Winter sintió que lo inundaba un sentimiento de dureza.

«Ellos siempre eran fáciles, ¿verdad? Unas veces eran jóvenes asustados y otras viejos atemorizados, pero siempre se sentían desesperados y perdidos, y tú nunca fuiste así, ¿verdad? No, tú siempre conservabas el control. Pero cometiste un error cuando mataste a Sophie Millstein, porque ni te imaginaste que su vecino fuera a levantarse contra ti. En ningún momento imaginaste que en este ancho mundo pudiera haber alguien que considerara que dar contigo fuera un reto tan inmenso como tú consideras que lo es permanecer oculto. Y jamás se te ocurrió que ese hombre que ha decidido darte caza proviniera de un mundo que no conoces. Y yo también sé mucho sobre la muerte, tal vez tanto como tú, porque yo también soy viejo y no me queda tanto tiempo que me importe, lo cual me hace imprevisible y también me convierte en un hombre peligroso, y tú nunca te has enfrentado a un hombre peligroso, ¿verdad?»

Winter alargó la mano, cogió un bolígrafo y un cuaderno de páginas amarillas y empezó a escribir unas notas para sí mismo.

«¿Qué es lo que sé? —se preguntó. Y se respondió—: Más de lo que creo.

»Sé que eres viejo pero que quizás aparentas ser más joven. Sé que eres fuerte, porque los años te han tratado bien.

»¿Por qué matas? Para permanecer oculto.»

Winter hizo una pausa. «Eso no es suficiente, ¿no?
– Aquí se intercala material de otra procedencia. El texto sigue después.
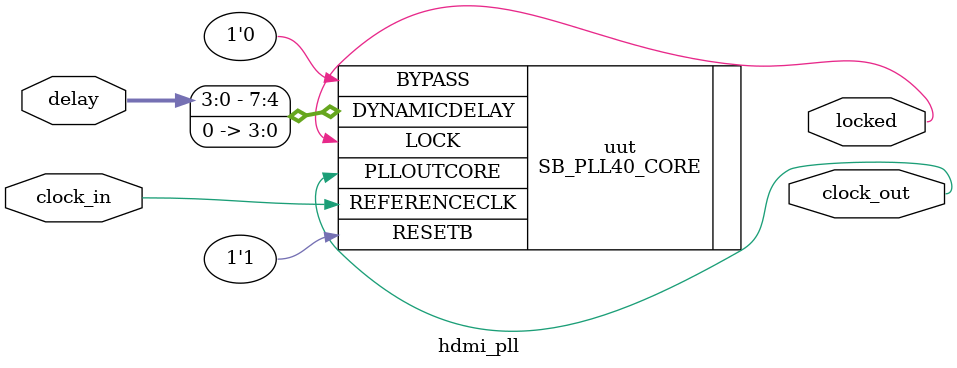
<source format=v>
/**
 * PLL configuration
 *
 * This Verilog module was generated automatically
 * using the icepll tool from the IceStorm project.
 * Use at your own risk.
 *
 * Given input frequency:        25.000 MHz
 * Requested output frequency:  125.000 MHz
 * Achieved output frequency:   125.000 MHz
 */

module hdmi_pll(
	input  clock_in,
	output clock_out,
	output locked,
	input [3:0] delay
	);

SB_PLL40_CORE #(
		.FEEDBACK_PATH("SIMPLE"),
		.DIVR(4'b0000),		// DIVR =  0
		.DIVF(7'b0100111),	// DIVF = 39
		.DIVQ(3'b011),		// DIVQ =  3
		.FILTER_RANGE(3'b010),	// FILTER_RANGE = 2
		//.DELAY_ADJUSTMENT_MODE_FEEDBACK("DYNAMIC")
	) uut (
		.LOCK(locked),
		.RESETB(1'b1),
		.BYPASS(1'b0),
		.REFERENCECLK(clock_in),
		.PLLOUTCORE(clock_out),
		.DYNAMICDELAY({delay,4'b0000})
		);

endmodule

</source>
Ahí hay mucho más que la simple intención de mantenerte seguro, ¿a que sí?»

Sonrió. «Disfrutas con ello, ¿verdad? ¿Te gusta la idea de que alguien pueda reconocerte? Cuando Sophie Millstein te descubrió frente a la heladería en el centro comercial Lincoln Road, no te produjo ningún escalofrío de miedo, ¿verdad que no? No, el escalofrío que sentiste fue de placer, porque estabas de caza una vez más y eso es lo que te gusta, ¿verdad?»